The AK platform is popular worldwide for its reliability and ease of production. Today, there are roughly 100 million Kalashnikovs in 55 countries around the globe. And that’s only those officially registered, ignoring all the reverse-engineered copies. The weapon is often seen in the hands of guerrillas and freedom fighters in developing countries.
It is also popular with criminal gangs. For example, Latin American drug cartels have even nicknamed it cuerno de chivo (“goat’s horn”) in reference to its curved magazine.
However, even such a sought-after weapon has its drawbacks, which we discuss below.
Against its main competitors (namely the US AR-15 and German H&K 416), first of all, the Russian weapon loses out due to its far greater recoil.
“The recoil of the AR-15 platform is much lower than the AK. The impact hits right in the shoulder, which means the rifle jumps about far less in the hands when shooting. Basically, the rifle remains in the shooting position at all times, making it possible to fire in bursts at one target,” Russia Beyond was informed by a serving law enforcement officer, who wished to remain anonymous.
In his view, this is a crucial shortcoming of the AK in comparison with competitors.
The “foreigners” score better here as well, according to the operative.
“It’s always good to tune your weapon before an assignment. However, the AK is less customizable than the AR, since the choice of buttstocks, handles, sights, and everything else for foreign rifles is far greater than for ours. So we have to adapt to what we have,” he added.
According to our source, an especially important customization detail is the trigger. “The trigger mechanism is like the clutch in a car — the more sensitive it is to your actions, the more efficient you become in battle,” he explained.
The “foreigners” also win in terms of accuracy.
“Eugene Stoner (the American designer and creator of the M16 rifle) extended the barrel of his rifle to make it more accurate at long range. He also opted for a smaller-caliber cartridge (5.56 mm versus the AK-47’s 7.62 mm) to further improve the accuracy.
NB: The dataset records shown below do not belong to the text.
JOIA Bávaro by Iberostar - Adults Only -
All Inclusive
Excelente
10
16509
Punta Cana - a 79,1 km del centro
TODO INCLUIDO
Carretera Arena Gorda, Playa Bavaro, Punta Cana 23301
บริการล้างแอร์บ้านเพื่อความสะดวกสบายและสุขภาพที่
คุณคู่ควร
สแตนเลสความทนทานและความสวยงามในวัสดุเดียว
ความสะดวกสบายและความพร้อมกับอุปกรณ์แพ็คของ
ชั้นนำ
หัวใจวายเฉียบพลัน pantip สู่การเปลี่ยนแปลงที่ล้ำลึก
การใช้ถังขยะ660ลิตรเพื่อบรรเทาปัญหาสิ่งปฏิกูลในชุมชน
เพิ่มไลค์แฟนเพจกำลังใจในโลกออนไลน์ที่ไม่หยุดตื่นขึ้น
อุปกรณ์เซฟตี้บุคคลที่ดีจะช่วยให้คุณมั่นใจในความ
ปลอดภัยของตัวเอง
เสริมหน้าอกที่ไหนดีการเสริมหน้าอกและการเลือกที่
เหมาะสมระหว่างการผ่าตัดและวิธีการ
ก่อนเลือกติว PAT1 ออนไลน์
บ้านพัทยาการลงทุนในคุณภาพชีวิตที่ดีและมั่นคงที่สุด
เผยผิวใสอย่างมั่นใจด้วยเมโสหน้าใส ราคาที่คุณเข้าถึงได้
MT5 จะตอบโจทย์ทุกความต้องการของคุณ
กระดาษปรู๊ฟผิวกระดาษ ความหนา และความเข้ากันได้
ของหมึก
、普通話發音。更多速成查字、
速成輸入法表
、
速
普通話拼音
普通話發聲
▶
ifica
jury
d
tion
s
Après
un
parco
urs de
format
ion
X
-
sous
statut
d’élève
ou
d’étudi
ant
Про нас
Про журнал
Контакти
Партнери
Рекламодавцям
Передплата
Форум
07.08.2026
The Russians later followed suit, but only in the 1970s with the AK-74,” Vadim Kozyulin, professor at the Russian Academy of Military Sciences, told Russia Beyond.
He described how the lightweight M16 cartridge flies out at a speed of 900 m/s, losing none of its kinetic energy or ballistic force.
The special forces operative concurs. In his view, when it comes to long-range firefights (600-700 m), the American platform gets the nod every time.